El comunismo murió en 1989; lo que ocurre, como dijo alguien, es que nadie ha visto todavía su cadáver. En realidad, más que un fallecimiento, el marxismo ha sufrido una transformación, una especie de transmigración ideológica que le permite seguir subsistiendo en el mercado de las ideas. |
El progresismo, heredero vergonzante del marxismo clásico, es una ideología igual de utilitarista que el comunismo de toda la vida, en el sentido de que el principal objetivo de ambas es proporcionar a un grupo de ungidos suficiente poder como para que realice experimentos sociales con el resto de la población sin sufrir las consecuencias.
Desprestigiado hasta lo grotesco a la vista de sus resultados, el marxismo, travestido ahora de progresismo, ya no trata siquiera de fingir que su objetivo es liberar a la clase obrera del yugo capitalista.

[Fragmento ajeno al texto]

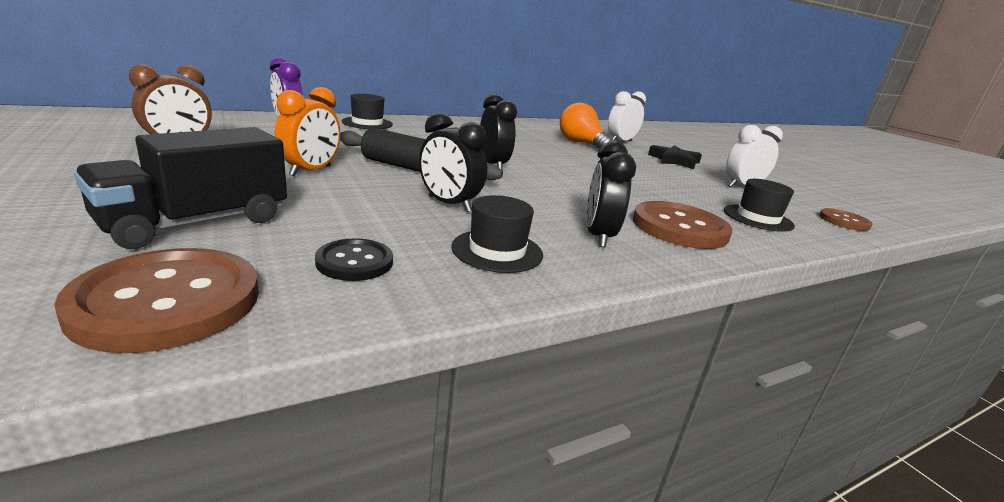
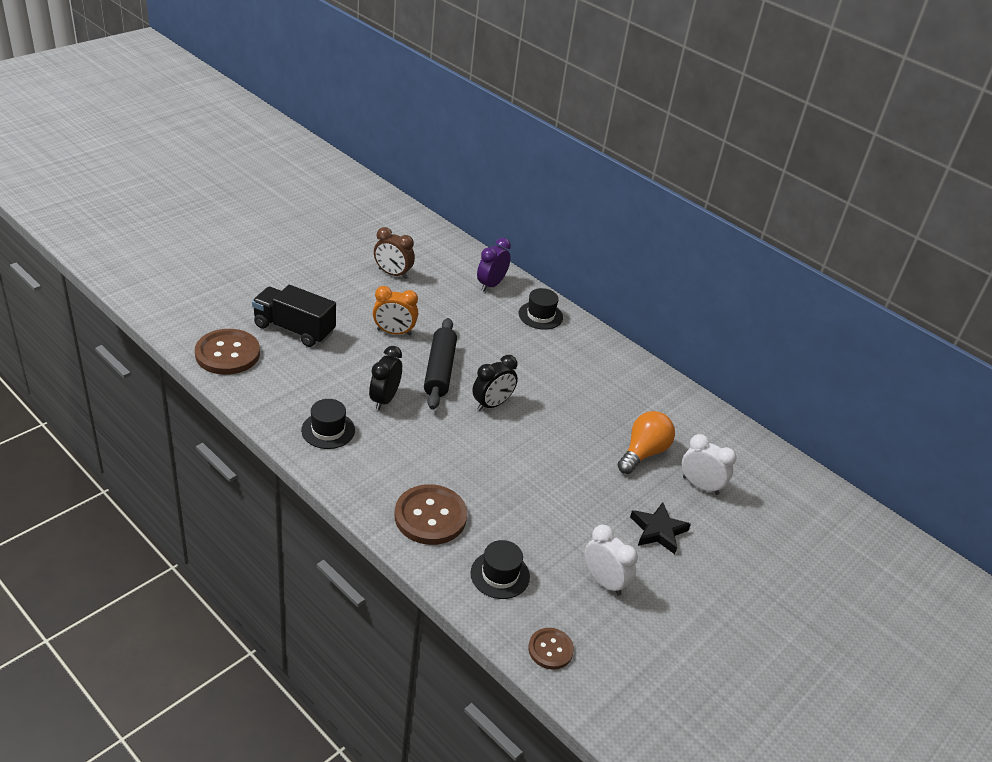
camera: 70 degrees right, 15 degrees up
(354, 262) = (284, 386): black button -> none
(598, 236) = (380, 472): black clock -> none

Y es que los obreros no quieren hacer la revolución, sino comprarse un piso en la playa; y los progres, que tradicionalmente fingían defenderlos, con el capitalismo viven muy bien.
La lucha de clases no enfrenta ya a obreros con patronos ni a burgueses contra proletarios, sino a los progresistas contra los contribuyentes. La diferencia es que mientras el comunismo perdió la batalla contra aquellos a los que declaró sus enemigos (no sin antes cargarse a cien millones de seres humanos), los progres de hogaño hace tiempo que ganaron la guerra, como lo demuestra el hecho de que, a pesar de su condición de parásitos sociales, sus opiniones sigan contando con un gran prestigio entre la mayoría de los ciudadanos, cuyos bolsillos fagocitan sin desmayo.
Las astracanadas asamblearias que protagoniza el progresismo actualmente en el poder en España, entonando cánticos trasnochados y levantando el puño como los leninistas de comienzos del siglo pasado, no son obviamente un homenaje a sus antecesores, sino una coartada para mantener viva la ficción de que la izquierda siempre ha luchado por la libertad, la democracia y la clase obrera, y que entregarle el poder es la única forma de que todos alcancemos la felicidad.
Levantar el puño, o agarrarse un cuerno, como decían en tiempos los falangistas coñones, más que un gesto amenazante es ya una mueca grotesca para identificarse con la historia de la izquierda, que a pesar de su vileza y capacidad dañina sigue conservando cierto prestigio gracias a la universidad pública y los medios de comunicación de masas.
Si los socialistas actuales dijeran la verdad, es decir, que no tienen ni idea de cómo funciona la economía y que su objetivo se reduce a mantener a las nuevas hordas de progresistas, enquistadas en los miles y miles de instituciones y organizaciones sociales financiadas con dinero ajeno, a cambio de que movilicen el voto popular a su favor, probablemente hasta Rajoy tendría posibilidades de gobernar algún día.
Ellos no lo van a decir, claro, porque socialista no siempre es sinónimo de tontito, pero la sociedad española necesitaría alguna voz, además de la de nuestro grupo de comunicación (cada vez más potente, dicho sea de paso), que hiciera ver a los consumidores de telebasura que las ideas de izquierda perjudican en todo momento y lugar, especialmente a las clases más desfavorecidas, convertidas en carne de cañón a cambio de un subsidio que previamente le ha sido expoliado a través de unos impuestos cada vez más confiscatorios.
Por eso no merece la pena molestarse con las performances manuales de las pajines y las aídos. Al contrario, lo mejor es que sigan haciéndose pasar por revolucionarias con triple sueldo a costa de los trabajadores, a ver si algún día la masa que les vota detecta algún indicio que de que le están tomando el pelo y, de paso, robándole la cartera. Mientras tanto, que algún alma caritativa les construya una carpa de circo.